I don't understand how anyone who took basic anatomy and physics classes in high school can't grasp this. It's simple stuff!

Quoting emkirkley:

it's not about just the muscles.  the bones of the cervical spine do not solidify until age 6 and since the head of a preschooler is such a large proportion of the body, that combined with the openness of the spinal bones and the stretchiness of the ligaments and muscles--which stretch much further than the spinal cord--this is why it is NOT excessive.

I'll see if I can find some graphics to explain more.

Quoting Salem2012:

*sigh* ok....i understand rear facing to 2 because of the internal decapitation thing....but 4 will always seem excessive even 3 does because i am sure a 4 year old has good enough neck muscles by then.

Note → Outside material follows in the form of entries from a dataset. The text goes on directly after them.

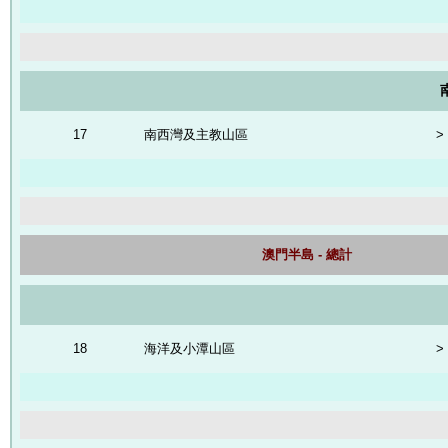
17
南西灣及主教山區
>
澳門半島 - 總計
18
海洋及小潭山區
>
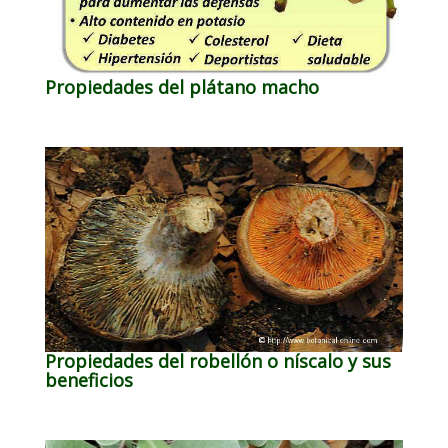
Propiedades del plátano macho
Propiedades del robellón o níscalo y sus
beneficios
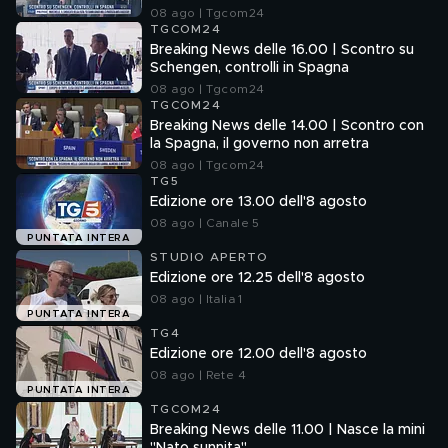
08 ago | Tgcom24
TGCOM24
Breaking News delle 16.00 | Scontro su
Schengen, controlli in Spagna
08 ago | Tgcom24
TGCOM24
Breaking News delle 14.00 | Scontro con
la Spagna, il governo non arretra
08 ago | Tgcom24
TG5
Edizione ore 13.00 dell'8 agosto
08 ago | Canale 5
PUNTATA INTERA
STUDIO APERTO
Edizione ore 12.25 dell'8 agosto
08 ago | Italia 1
PUNTATA INTERA
TG4
Edizione ore 12.00 dell'8 agosto
08 ago | Rete 4
PUNTATA INTERA
TGCOM24
Breaking News delle 11.00 | Nasce la mini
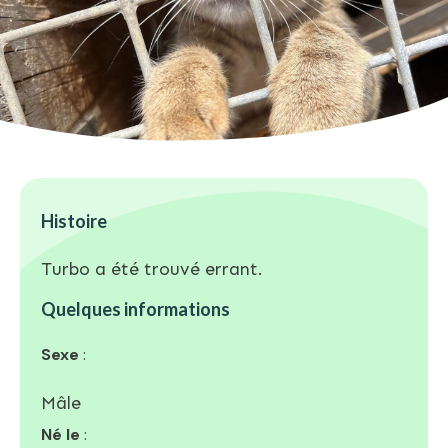
Histoire
Turbo a été trouvé errant.
Quelques informations
Sexe
:
Mâle
Né le
:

Posted on the NEW CafeMom Mobile
wood1980
by on Feb. 13, 2013 at 6:04 PM
1 mom liked this

 clearly you have not done you research. Have you watched crash test vidoes of what happens to young forward facing children in a head on collision? If you choose to FF at 1 year that is fine but do your research before questioning people who clearly have done theirs. yes the law says at 4 a child can be in a booster, but is it safer? Heck no!!! children are recomended to be in a 5pt harness as long as possible, that is why there now are convertible carseats that go up to 70+lbs. If you did any research you would know that rear facing is something many people now choose to do for children that are 5+ years old.

My 2 1/2 year old is 41lbs and is still rearfacing, he will be until he reaches 45lbs which it the limit for RFing in his seat. he will then be FF in a 5pt harness until he is 70lbs. Why do I do this? because it is proven to be safer. If it gives my child a better chance of surviving a collision then I will do it.

Quoting Salem2012:

I consider this excessive because if the law is 1 and the reccomendation is 2....why must they ve rear facing til 4?! I do not plan to rear face til 2 ...at most 18 months and i am not saying it is bad to rf all im saying is that 4 seems like way too old to be rf when a 4 year old can already be in a booster.

 

Quoting amiesmomma:

 

Why would you consider this excessive?  Why turn the car seat around if research proves that rear facing is safer?  Turning the car seat around is not a developmental milestone.

 


 

Quoting Salem2012:

See to me this is just excessive.

 

Quoting Randi02:

My older kids were almost 4 when I turned them. My 2.5 year old and 2 week old are both still rear facing.

Why? It's what's safest, and I would not be able to live with myself if something happened and I had not dine my best to protect them. It takes no extra effort, and it is so much safer.

 

 

 

 

 

 

 

mamabens
by Silver Member on Feb. 13, 2013 at 6:06 PM

IMO safety is not debateable. My son was rear faced until the weight limit of his seat, he was 2 1/2 when we turned him. This next baby will rf to the limits of his/her seat as well.